■ Aim of the task
Every line of the material below in which "sich" shows up is to be located and copied.

■ Given entries
• • •

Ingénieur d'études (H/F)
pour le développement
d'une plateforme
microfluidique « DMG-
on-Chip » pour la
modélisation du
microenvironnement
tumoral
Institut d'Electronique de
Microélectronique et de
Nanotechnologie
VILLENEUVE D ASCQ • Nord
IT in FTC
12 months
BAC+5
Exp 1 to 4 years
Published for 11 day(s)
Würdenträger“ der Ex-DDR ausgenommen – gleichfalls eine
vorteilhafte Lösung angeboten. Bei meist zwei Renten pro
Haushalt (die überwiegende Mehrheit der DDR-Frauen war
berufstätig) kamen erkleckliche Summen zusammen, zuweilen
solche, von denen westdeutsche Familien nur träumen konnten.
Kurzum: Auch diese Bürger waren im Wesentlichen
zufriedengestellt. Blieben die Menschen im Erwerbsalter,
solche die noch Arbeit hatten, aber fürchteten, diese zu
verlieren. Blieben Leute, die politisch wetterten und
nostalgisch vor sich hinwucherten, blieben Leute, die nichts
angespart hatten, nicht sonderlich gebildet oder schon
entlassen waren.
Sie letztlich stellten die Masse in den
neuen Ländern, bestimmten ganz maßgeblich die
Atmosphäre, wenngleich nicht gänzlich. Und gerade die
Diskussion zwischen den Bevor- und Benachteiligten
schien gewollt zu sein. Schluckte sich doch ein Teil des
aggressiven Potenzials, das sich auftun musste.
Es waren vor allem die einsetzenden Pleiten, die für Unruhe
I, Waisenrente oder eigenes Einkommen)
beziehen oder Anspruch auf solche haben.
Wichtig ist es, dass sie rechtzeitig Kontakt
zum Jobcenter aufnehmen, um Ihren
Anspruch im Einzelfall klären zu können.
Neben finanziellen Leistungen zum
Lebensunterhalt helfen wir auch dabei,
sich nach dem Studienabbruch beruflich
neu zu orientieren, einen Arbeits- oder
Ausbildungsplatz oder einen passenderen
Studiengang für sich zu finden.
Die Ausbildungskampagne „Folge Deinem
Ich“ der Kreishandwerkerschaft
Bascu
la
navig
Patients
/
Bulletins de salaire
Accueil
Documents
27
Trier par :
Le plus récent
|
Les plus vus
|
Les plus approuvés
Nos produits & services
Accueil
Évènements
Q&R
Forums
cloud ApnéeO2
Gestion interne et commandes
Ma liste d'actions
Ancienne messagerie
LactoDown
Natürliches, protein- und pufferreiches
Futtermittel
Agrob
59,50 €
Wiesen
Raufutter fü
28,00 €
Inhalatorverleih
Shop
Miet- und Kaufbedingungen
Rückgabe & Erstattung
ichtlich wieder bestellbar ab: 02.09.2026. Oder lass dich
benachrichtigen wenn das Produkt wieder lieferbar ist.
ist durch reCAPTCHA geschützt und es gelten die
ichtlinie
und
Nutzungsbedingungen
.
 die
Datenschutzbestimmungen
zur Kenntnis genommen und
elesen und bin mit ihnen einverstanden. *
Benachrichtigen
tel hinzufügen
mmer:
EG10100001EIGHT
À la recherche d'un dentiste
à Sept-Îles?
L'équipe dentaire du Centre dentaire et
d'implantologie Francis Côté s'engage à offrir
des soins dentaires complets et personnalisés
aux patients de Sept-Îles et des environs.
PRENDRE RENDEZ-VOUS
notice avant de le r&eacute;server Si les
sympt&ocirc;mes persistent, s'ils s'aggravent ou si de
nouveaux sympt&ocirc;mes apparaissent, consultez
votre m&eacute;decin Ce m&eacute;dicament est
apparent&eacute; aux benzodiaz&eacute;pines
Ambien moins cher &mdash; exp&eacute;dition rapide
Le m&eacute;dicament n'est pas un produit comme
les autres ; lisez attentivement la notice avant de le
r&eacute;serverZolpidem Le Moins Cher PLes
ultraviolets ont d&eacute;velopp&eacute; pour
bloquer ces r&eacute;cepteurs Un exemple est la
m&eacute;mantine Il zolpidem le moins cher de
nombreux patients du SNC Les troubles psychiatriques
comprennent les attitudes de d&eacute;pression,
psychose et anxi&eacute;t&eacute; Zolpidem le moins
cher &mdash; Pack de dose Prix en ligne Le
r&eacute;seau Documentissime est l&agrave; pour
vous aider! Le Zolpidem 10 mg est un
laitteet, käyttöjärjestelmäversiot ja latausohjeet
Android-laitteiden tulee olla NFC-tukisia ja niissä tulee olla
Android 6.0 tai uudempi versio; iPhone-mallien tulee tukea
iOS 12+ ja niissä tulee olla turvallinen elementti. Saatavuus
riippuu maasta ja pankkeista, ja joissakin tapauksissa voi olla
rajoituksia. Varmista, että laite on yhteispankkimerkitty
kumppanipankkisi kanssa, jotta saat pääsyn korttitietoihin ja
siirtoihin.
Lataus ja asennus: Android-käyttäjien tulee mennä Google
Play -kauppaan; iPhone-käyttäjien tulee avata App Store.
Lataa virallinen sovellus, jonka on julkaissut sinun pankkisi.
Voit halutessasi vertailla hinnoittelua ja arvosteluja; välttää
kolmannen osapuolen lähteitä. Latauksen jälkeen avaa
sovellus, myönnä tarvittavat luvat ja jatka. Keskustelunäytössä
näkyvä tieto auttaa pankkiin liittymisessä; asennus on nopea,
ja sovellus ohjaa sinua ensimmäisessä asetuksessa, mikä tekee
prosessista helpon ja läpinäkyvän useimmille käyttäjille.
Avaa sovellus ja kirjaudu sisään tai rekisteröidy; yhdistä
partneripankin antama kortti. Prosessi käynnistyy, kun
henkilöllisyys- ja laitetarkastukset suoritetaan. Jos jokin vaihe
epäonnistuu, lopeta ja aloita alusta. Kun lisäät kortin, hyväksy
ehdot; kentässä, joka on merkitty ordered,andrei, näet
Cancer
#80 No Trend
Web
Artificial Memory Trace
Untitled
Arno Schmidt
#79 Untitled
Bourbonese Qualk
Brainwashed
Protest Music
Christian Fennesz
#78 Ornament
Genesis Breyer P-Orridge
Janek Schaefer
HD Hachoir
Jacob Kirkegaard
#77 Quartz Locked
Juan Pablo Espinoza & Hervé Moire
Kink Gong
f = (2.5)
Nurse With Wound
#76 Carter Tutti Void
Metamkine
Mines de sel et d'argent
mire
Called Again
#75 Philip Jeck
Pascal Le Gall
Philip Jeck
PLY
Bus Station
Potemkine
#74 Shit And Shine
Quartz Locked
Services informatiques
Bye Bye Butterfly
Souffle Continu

• • •

■ Solution for this problem
nostalgisch vor sich hinwucherten, blieben Leute, die nichts
schien gewollt zu sein. Schluckte sich doch ein Teil des
aggressiven Potenzials, das sich auftun musste.
sich nach dem Studienabbruch beruflich
Studiengang für sich zu finden.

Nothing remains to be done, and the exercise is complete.